I drew a line above Jimmy’s eyebrows and cut around his skull with a hacksaw and pulled at the top of his head until it broke suction with a loud wheezing kiss. His brain held fast to his spine until I dug into both sides with a set of screwdrivers.
“You’ve never used this thing in your life. Give it up.”
It shot loose, bouncing off the shower tile and slipping down to the drain like a lump of gray soap.
Happy Bastille Day, Jimmy.
The guts and brains Jimmy never displayed in his life lay submerged in seven different gut-buckets of paint thinner, rubbing alcohol, or vodka and sealed with duct tape.
Skinner was dead, Ralph and George weren’t going to show up. The six hundred cans of gourmet meat were mine, the two hundred fifty pounds of cat litter were Jimmy’s. I folded his arms funeral-style, rolled him into a sheet, and returned him to the bathtub, buried in Tidy Cats.
A week passed. I monitored the police and fire frequencies, that godless ocean of misery and chaos beyond the glittery tidepool of evening news. I heard dispatches to investigate suspicious odors but never for this neighborhood. Somebody was always decomposing somewhere else. Thing was, I knew those other addresses, each one. I knew the dead guys and they knew me, but they hadn’t known where I’d end up. My word kept me alive while the Numbers kept looking.

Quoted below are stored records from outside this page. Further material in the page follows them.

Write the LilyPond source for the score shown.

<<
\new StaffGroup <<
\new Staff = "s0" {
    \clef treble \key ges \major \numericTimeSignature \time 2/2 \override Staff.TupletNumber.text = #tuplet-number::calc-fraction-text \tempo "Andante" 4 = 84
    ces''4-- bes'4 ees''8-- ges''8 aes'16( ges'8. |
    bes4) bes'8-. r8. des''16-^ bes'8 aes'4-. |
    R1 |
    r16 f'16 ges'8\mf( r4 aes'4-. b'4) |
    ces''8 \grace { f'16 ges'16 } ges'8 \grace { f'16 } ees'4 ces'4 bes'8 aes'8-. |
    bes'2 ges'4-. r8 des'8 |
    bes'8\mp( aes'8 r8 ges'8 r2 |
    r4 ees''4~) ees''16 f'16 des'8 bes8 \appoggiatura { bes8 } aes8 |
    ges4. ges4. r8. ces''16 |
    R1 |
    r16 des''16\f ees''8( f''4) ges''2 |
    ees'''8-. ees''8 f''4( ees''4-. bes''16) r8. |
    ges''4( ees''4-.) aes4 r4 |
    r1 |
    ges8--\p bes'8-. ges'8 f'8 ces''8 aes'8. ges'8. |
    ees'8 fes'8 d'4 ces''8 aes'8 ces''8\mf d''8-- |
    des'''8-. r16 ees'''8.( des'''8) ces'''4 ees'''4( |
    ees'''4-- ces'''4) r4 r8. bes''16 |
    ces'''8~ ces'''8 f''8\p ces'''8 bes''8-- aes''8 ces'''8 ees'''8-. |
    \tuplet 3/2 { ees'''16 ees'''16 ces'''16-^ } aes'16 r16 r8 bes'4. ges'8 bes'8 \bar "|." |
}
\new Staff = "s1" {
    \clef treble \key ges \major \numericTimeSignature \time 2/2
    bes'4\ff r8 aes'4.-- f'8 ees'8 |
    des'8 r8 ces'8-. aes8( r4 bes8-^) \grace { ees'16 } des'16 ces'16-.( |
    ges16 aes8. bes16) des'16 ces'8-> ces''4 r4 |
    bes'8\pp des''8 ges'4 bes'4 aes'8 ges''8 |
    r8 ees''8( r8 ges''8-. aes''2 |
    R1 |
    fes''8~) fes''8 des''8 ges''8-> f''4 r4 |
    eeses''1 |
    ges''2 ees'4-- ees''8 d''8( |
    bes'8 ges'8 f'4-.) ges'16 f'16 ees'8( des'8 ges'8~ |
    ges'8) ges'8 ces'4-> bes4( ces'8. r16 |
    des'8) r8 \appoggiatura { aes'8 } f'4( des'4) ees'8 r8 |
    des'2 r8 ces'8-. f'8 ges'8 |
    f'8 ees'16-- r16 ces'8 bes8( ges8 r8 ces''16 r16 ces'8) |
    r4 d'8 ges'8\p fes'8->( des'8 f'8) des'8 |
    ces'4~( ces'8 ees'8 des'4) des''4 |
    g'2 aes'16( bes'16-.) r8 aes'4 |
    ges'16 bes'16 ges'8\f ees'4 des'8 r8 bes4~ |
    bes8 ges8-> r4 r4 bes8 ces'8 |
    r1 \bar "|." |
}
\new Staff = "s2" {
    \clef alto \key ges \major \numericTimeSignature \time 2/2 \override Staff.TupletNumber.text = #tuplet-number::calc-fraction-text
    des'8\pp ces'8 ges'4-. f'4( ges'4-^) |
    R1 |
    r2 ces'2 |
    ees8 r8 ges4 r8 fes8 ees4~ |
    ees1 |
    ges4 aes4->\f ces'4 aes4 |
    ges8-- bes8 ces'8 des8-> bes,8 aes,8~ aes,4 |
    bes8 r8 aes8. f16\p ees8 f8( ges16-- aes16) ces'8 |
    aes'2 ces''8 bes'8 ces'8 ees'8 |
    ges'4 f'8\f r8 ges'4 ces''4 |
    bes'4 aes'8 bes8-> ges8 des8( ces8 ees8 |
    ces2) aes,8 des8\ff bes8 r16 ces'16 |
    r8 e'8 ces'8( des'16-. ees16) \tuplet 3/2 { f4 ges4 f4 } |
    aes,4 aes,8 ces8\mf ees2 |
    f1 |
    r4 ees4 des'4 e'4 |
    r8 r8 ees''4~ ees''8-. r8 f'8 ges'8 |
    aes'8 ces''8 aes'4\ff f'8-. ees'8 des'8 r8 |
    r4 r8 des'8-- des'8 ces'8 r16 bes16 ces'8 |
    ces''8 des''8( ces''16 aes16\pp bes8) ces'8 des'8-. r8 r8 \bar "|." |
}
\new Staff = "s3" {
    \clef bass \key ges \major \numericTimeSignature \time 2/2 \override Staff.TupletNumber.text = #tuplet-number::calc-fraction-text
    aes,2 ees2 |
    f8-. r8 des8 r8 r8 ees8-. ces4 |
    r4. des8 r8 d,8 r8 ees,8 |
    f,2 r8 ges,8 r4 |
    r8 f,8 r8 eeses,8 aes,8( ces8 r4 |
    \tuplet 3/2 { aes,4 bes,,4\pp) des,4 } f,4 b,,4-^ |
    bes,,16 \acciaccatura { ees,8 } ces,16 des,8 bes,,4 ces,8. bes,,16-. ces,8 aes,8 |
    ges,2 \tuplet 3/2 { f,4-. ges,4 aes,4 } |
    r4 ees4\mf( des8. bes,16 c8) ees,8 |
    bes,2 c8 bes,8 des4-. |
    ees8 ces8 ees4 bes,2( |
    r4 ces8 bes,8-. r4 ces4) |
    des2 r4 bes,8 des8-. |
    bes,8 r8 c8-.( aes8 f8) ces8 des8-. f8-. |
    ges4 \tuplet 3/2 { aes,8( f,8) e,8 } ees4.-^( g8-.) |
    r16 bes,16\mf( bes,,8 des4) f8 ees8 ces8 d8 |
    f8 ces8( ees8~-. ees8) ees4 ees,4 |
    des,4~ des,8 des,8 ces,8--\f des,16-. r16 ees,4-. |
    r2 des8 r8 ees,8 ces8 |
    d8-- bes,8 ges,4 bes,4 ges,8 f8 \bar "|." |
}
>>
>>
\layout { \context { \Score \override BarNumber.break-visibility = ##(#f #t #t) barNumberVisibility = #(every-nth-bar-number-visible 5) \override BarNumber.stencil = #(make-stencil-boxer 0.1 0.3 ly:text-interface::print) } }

I ate canned salmon and drank warm beer. Outside, civilians drank at the Blackthorn, ate pizza by the slice and rode the N Judah through the fog. I breathed bad air and played solitaire and single-deck blackjack, betting painkillers, germ killers, matchsticks, money or cigarettes. I wagered on the closing of the Nasdaq, the next day’s weather and sports scores. I lost twenty-five tins of smoked oysters and six candy bars to the house when Foreign Object came in dead last, so I quit the ponies altogether. The civilians on Irving fell in and out of love, in and out of bars, hailed cabs and racked up parking tickets, while I mastered the dart board. I dug damp litter from the bathtub with a gardening trowel and dumped fresh litter in its place. After four fifty-pound bags, it stayed dry.